*Problem description:*
Say only how many lines in the entries below contain the word "Synonyms".
┌─ Listed records
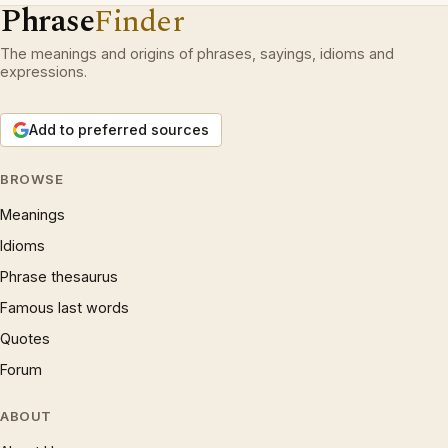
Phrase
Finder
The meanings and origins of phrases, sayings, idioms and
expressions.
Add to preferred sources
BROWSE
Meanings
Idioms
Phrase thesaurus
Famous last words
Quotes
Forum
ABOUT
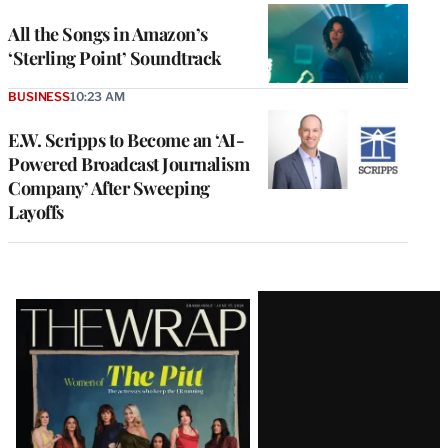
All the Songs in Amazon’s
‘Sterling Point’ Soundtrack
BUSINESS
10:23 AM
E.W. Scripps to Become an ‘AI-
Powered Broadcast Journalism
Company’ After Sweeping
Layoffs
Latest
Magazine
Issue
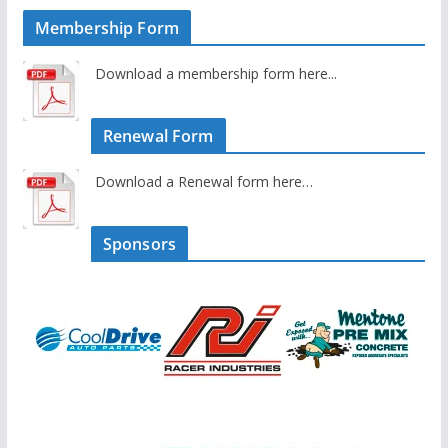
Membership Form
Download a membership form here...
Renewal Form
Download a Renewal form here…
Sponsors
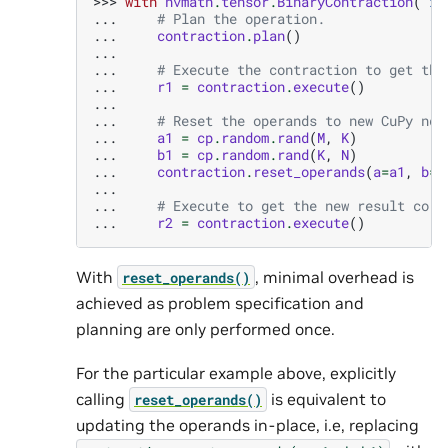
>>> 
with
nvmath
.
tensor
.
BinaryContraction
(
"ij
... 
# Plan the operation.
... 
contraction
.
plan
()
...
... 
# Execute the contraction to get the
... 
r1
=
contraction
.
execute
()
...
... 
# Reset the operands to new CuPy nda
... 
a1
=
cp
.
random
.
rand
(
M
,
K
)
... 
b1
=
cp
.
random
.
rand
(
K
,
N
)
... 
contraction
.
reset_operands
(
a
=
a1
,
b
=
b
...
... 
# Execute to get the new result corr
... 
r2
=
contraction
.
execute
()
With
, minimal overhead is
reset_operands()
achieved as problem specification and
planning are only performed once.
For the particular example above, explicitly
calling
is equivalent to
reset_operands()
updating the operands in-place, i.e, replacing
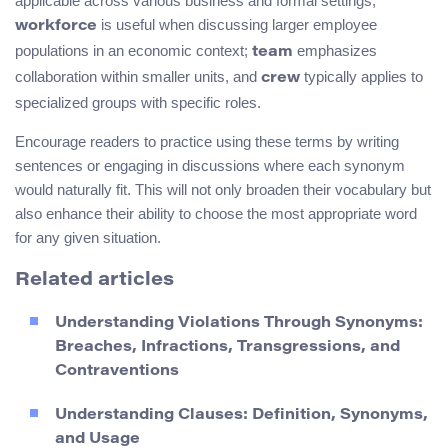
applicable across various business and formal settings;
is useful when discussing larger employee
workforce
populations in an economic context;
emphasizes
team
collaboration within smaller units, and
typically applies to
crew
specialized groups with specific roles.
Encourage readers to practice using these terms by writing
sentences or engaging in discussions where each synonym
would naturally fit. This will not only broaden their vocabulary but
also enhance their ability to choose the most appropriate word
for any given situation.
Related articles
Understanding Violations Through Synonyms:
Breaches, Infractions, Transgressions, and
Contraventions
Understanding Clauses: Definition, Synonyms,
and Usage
└─
*Written solution:*
2